A blunt instrument has its rationale:
simple and direct; an obvious choice.
It’s the wham-bam … SLAM … solution with snarl;
the “said and done” answer in active voice.
The mallet has enough nudge to persuade
a shift of placement; when handled with care.
The club, a more aggressive tool of trade
is nonetheless useful for crude repair.
“Bigger the problem, bigger the clammer!”
In many respects I suppose that’s true;
Justifies a heavy-handed hammer:
“Nail down the batten that won’t take a screw.”
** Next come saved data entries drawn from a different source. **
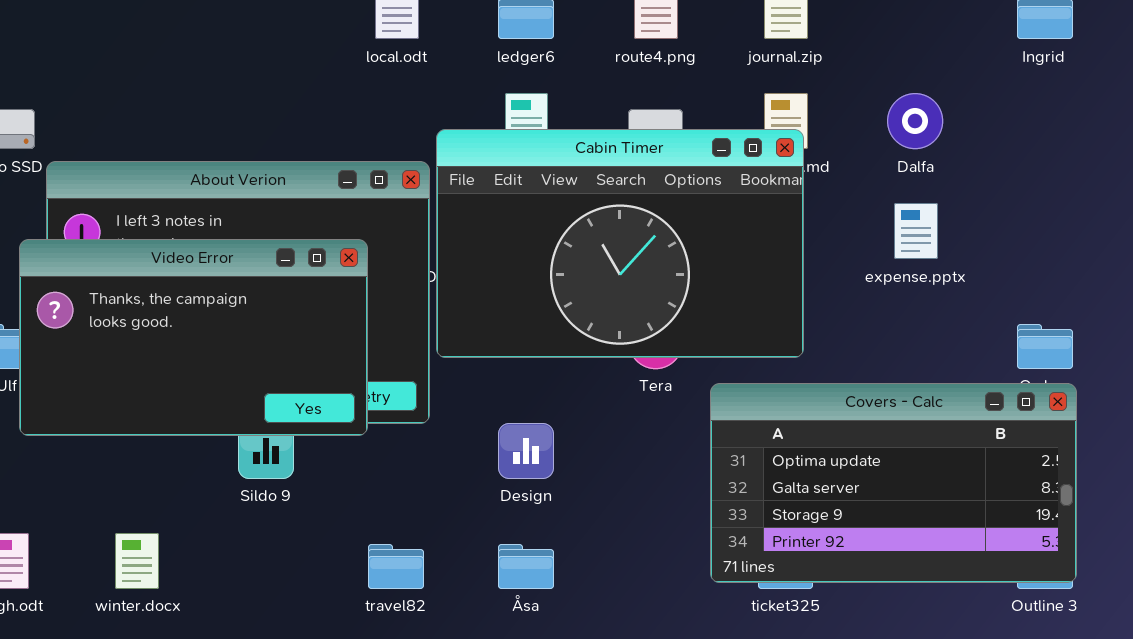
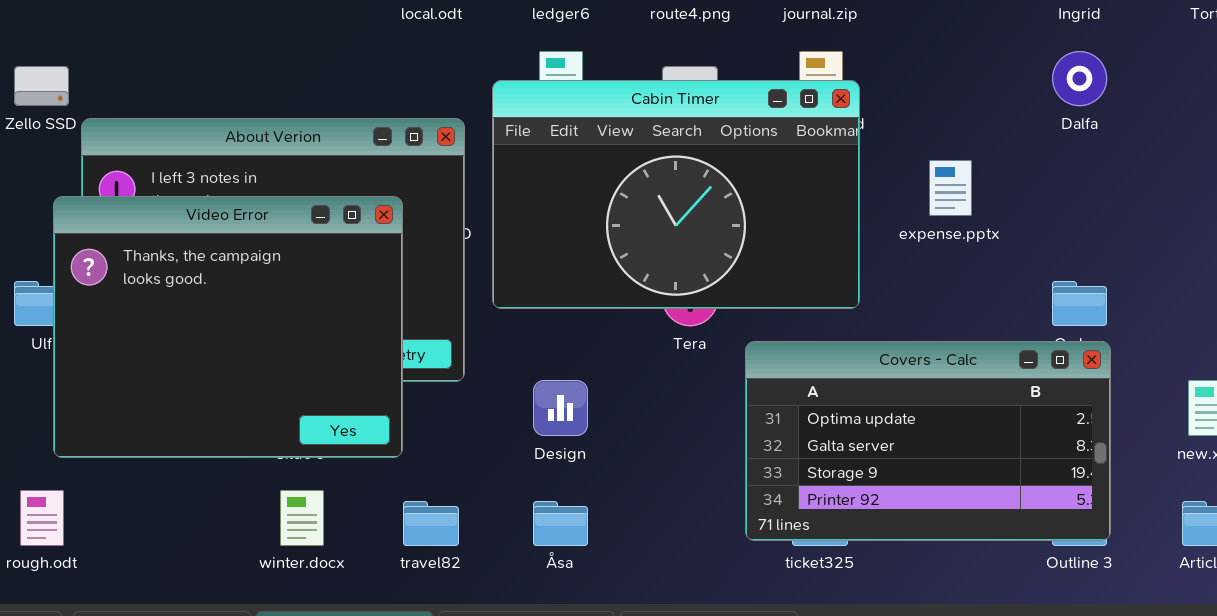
Dalfa: [887,93,943,149] -> [1052,51,1107,106], moved
Cabin Timer: [436,129,804,358] -> [492,80,860,309], moved
Video Error: [19,239,368,436] -> [53,196,403,458], resized
winter.docx: [115,533,159,589] -> [280,490,324,546], moved

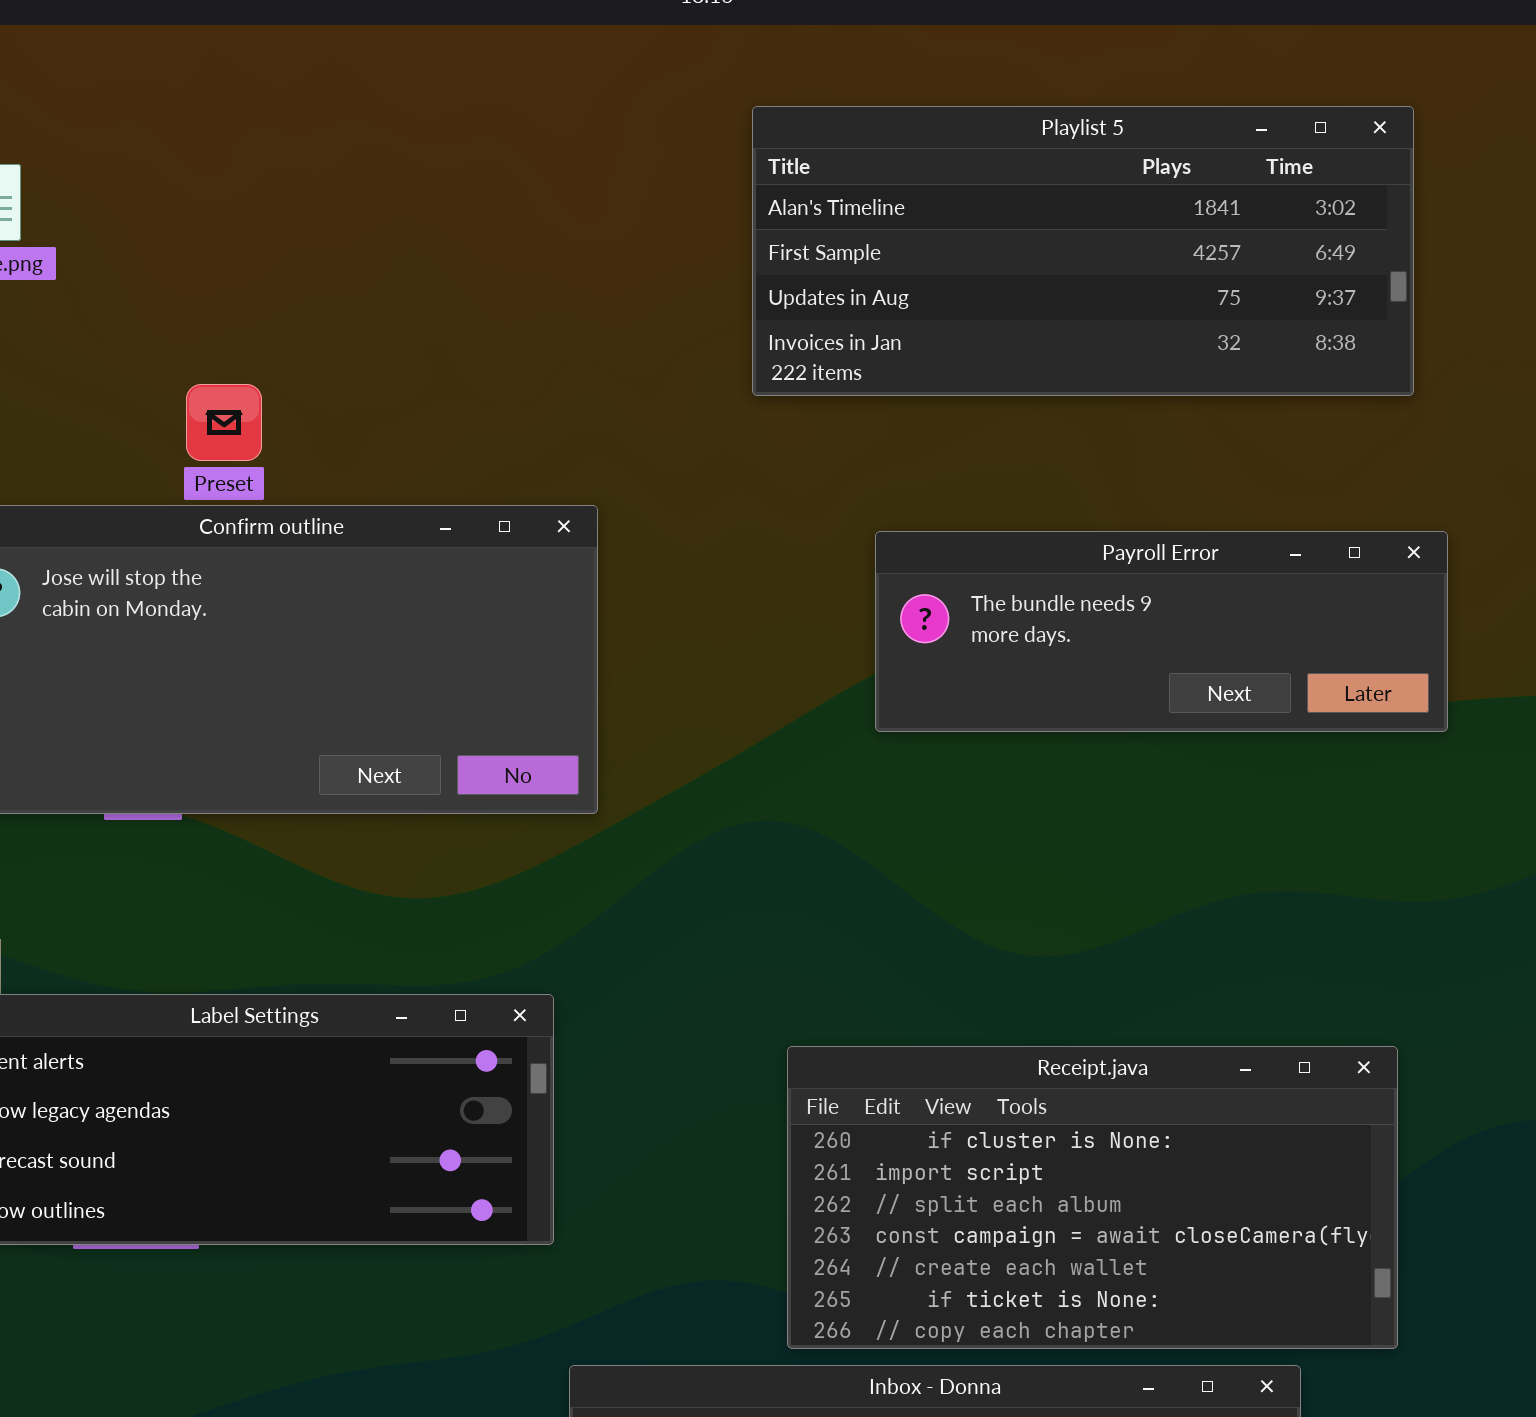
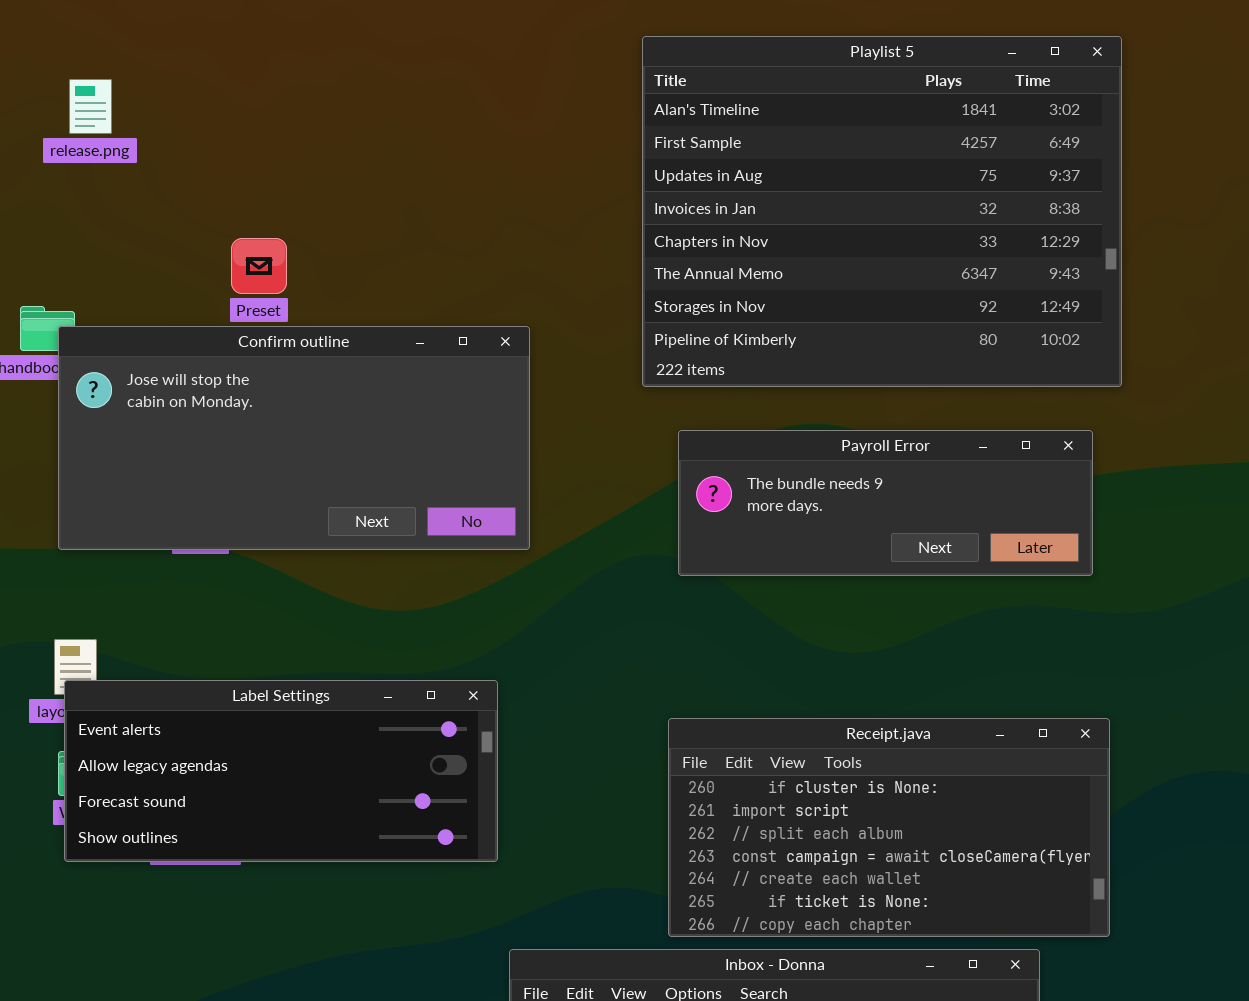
Playlist 5: [752,106,1414,396] -> [642,36,1122,387], resized
Payroll Error: [875,531,1448,732] -> [678,430,1093,576], moved

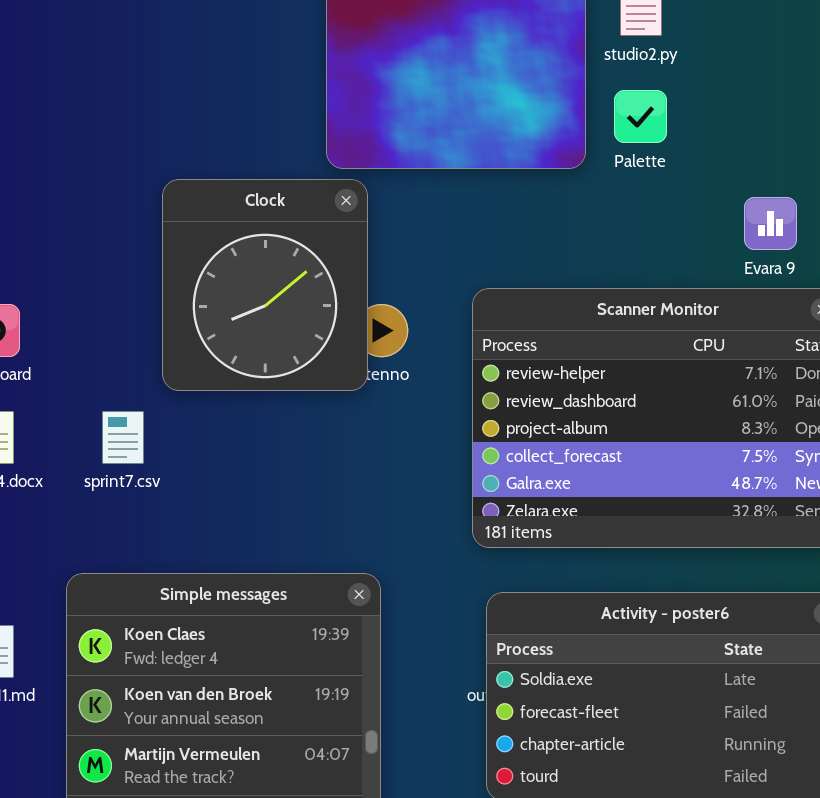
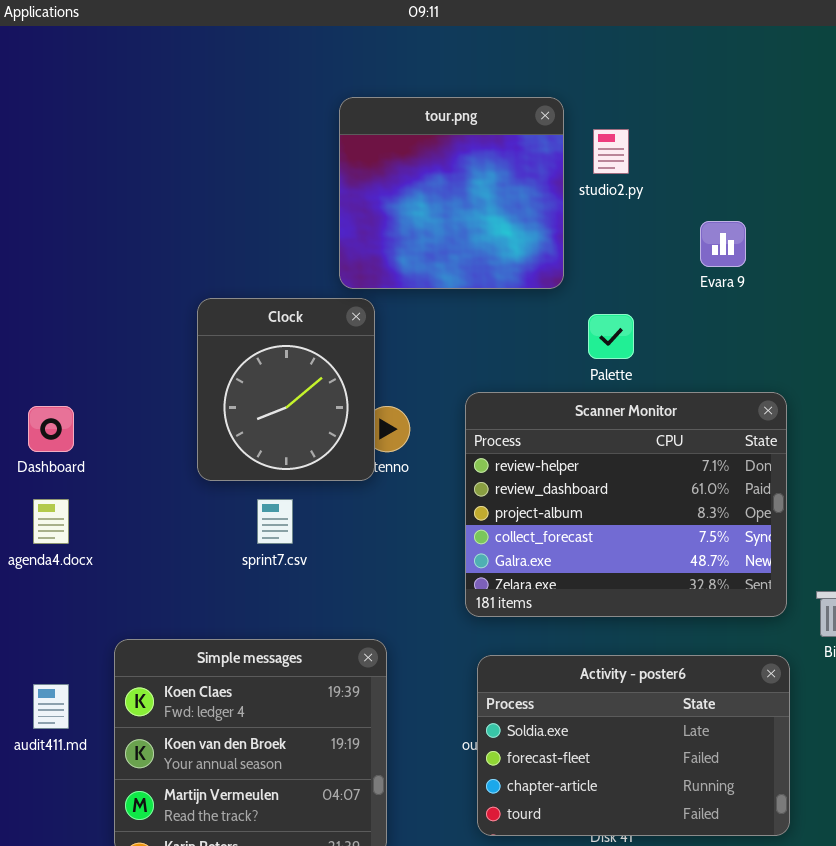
Palette: [614,90,667,143] -> [588,314,634,359], moved
Evara 9: [744,197,797,250] -> [700,221,746,267], moved
sprint7.csv: [102,411,144,464] -> [257,499,293,544], moved

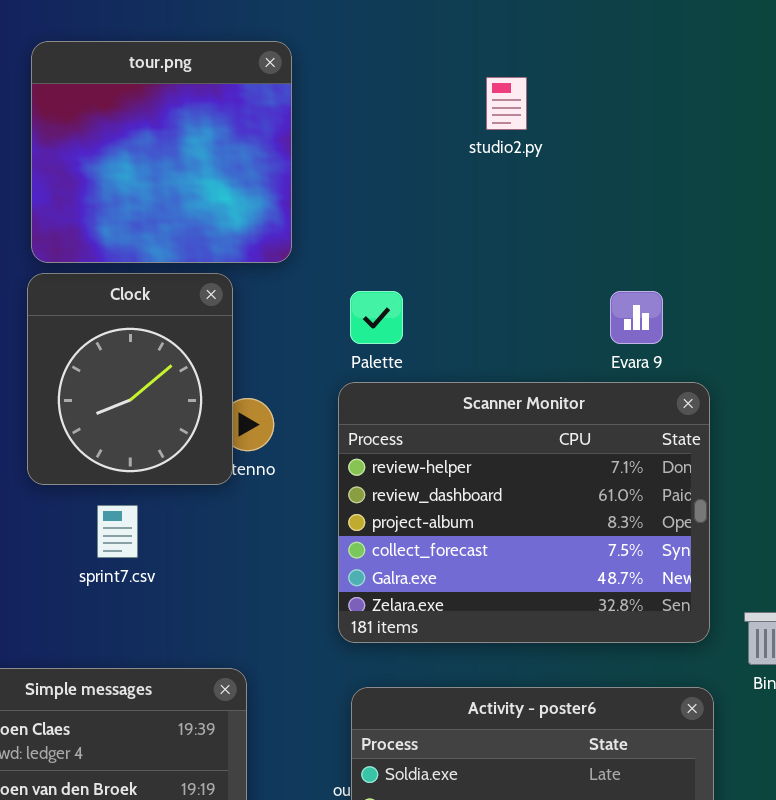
tour.png: [339,97,564,289] -> [31,41,292,263], moved
Evara 9: [700,221,746,267] -> [610,291,663,344], moved
Palette: [588,314,634,359] -> [350,291,403,344], moved

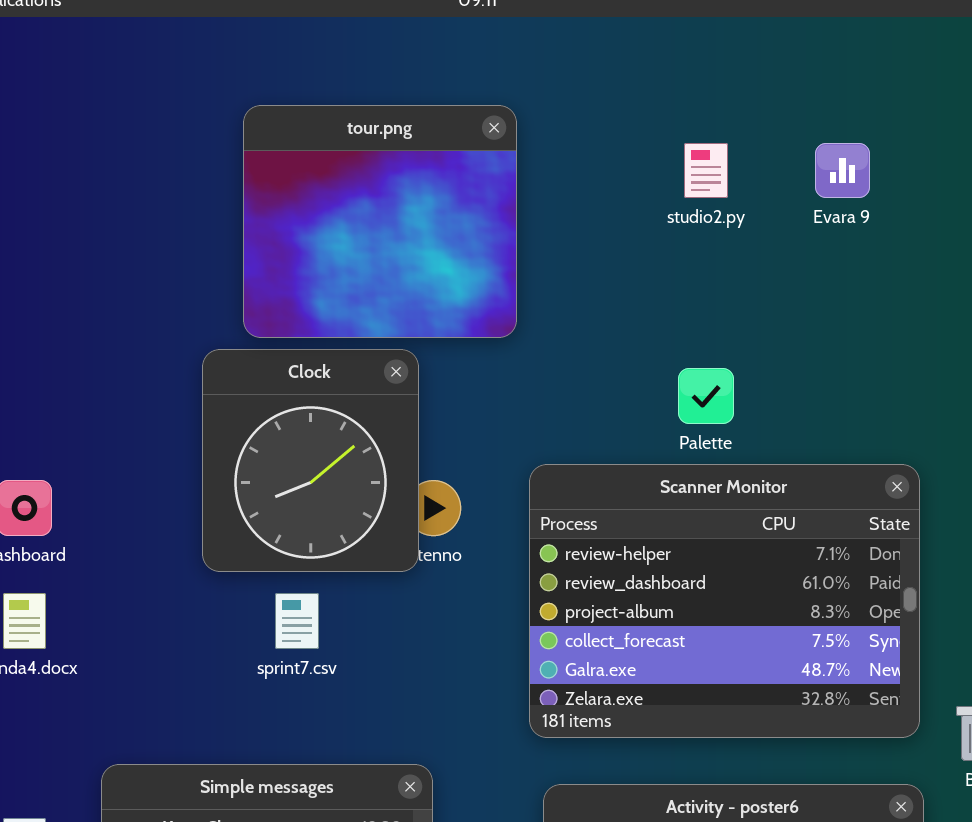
tour.png: [31,41,292,263] -> [243,105,517,338], moved
Palette: [350,291,403,344] -> [678,368,734,424], moved
Evara 9: [610,291,663,344] -> [815,143,870,198], moved

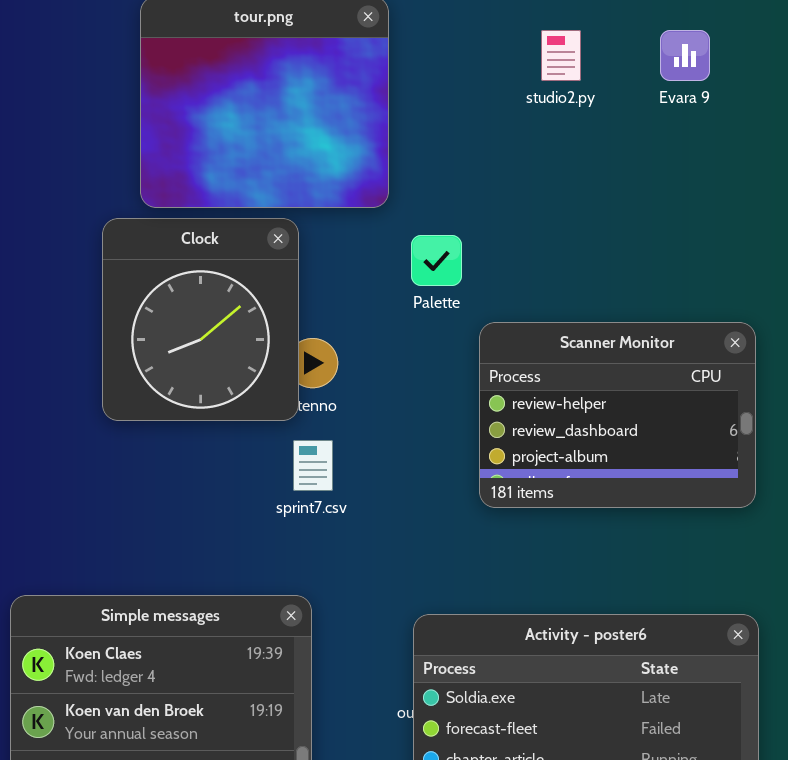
Palette: [678,368,734,424] -> [411,235,462,286], moved
Scanner Monitor: [529,464,920,738] -> [479,322,756,508], resized
sprint7.csv: [275,593,319,649] -> [293,440,333,491], moved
. In the best of hammers there’s a sweet spot,
. a point at which cold steel becomes red hot.
© Tim Grace, 6 May 2012
To the reader: For my tenth birthday I was given a real tool box; an initiation gift of sorts. The hammer made particular impact. As a step-up from previous toys, this hammer expressed itself with style and performed with precision. The frustration of ‘bash and split’ was soon replaced by an understanding of ‘propper’ nailing and nudging. A good hammer knows its own strength, but prefers to act with gentle and judicious persuasion.
To the poet: ‘Heavy Handed’ seems appropriate in titling this sonnet. In woodwork terms, the nail bent, the hammer slipped, the wood split; and the thumb bruised. The joinery is clumsy. Nailing down a poem does require a convincing script; but the degree of persuasion should not be visible in the final product. In this sonnet, the finish includes far too many construction issues; its faults are on full display… apologies from a bashful poet.